Dating is a serious sport. You must be prepared and in shape before you hit the court or the field; stay ready because there will be no time to get ready.
As I always say, I can't afford to waste energy, emotions or time on any relationship that I don't think can last forever. So, I've come up with some preliminary yet essential questions to ask before investing too much time into a situation.
They are not necessarily listed in any order of importance. . .
1. Are you married and/or do you have a girlfriend? You would think this wouldn't be necessary because obviously a man that is attached would not try to "holla" at anyone else. Not!
2. Does anyone think they are about to marry you/think that they are your girlfriend? I learned to ask this question when my ex tried to get back together with me when his "friend" had already picked out their wedding date.
3a. Are you divorced? Being separated and/or living apart does not count even if it has been several years.
3b. If you are divorced, may I see the papers, please. No? What county were you married in, I can find them myself.
4. Do you have any children?
5. Does anyone think you are the father of their child?
6. Do you currently have a seed in utero? This is important because someone may say no to #4 because they believe life begins at birth.
7. Have you ever had a sexual encounter with another man? I learned in an AIDS awareness class that it is better to describe behavior than to attach labels.

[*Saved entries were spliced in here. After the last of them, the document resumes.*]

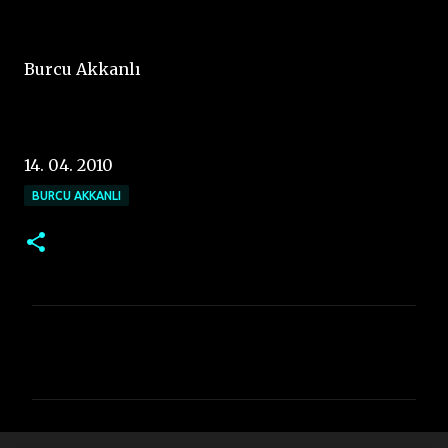
Burcu Akkanlı
14. 04. 2010
BURCU AKKANLI
Y
o
r
u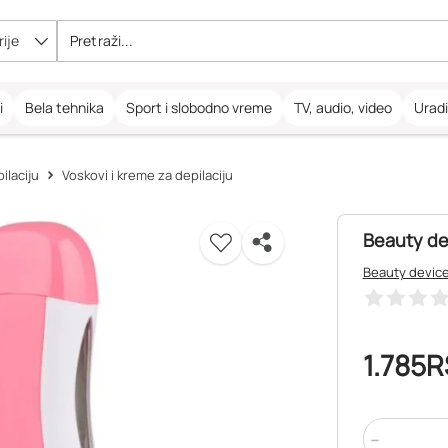
ije
i
Bela tehnika
Sport i slobodno vreme
TV, audio, video
Urad
pilaciju
Voskovi i kreme za depilaciju
Beauty de
Beauty devic
1.785
R
-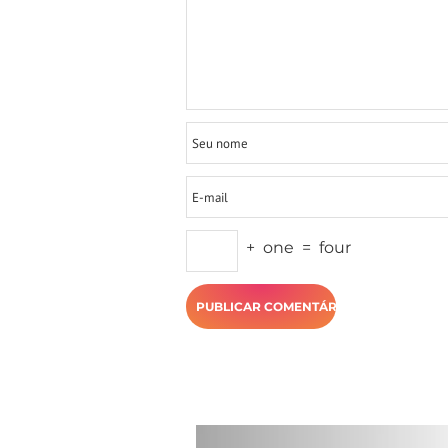
+
one
=
four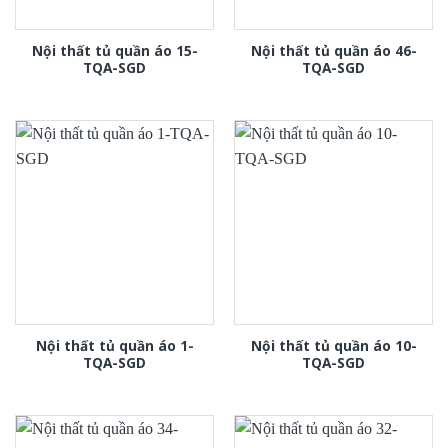
Nội thất tủ quần áo 15-
Nội thất tủ quần áo 46-
TQA-SGD
TQA-SGD
Nội thất tủ quần áo 1-
Nội thất tủ quần áo 10-
TQA-SGD
TQA-SGD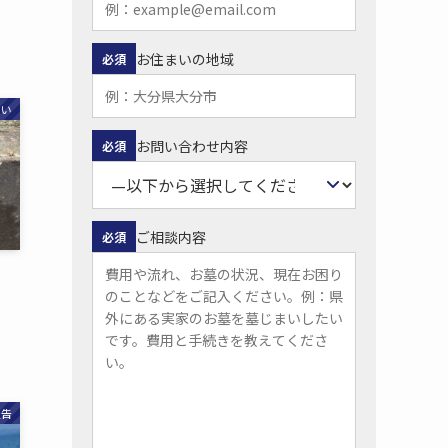
お住まいの地域
必須
まい
お問い合わせ内容
必須
ご相談内容
必須
報告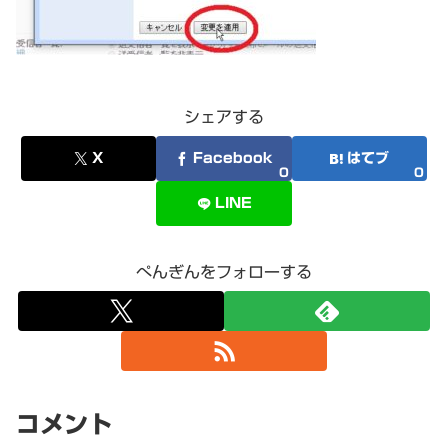
シェアする
X
Facebook
はてブ
0
0
LINE
ぺんぎんをフォローする
コメント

8. Are you a liar? Of course you will probably not get a truthful answer but it is good to see how they react to the question (also true for #7 and the following question).
9. How do you feel about men who like to try on women's clothing? This is not a judgment but it is need-to-know information. I met a guy who eventually admitted that he liked to wear women's shoes because they were more comfortable.
10. Have you ever been incarcerated? I asked this question as a joke but the answer wasn't funny.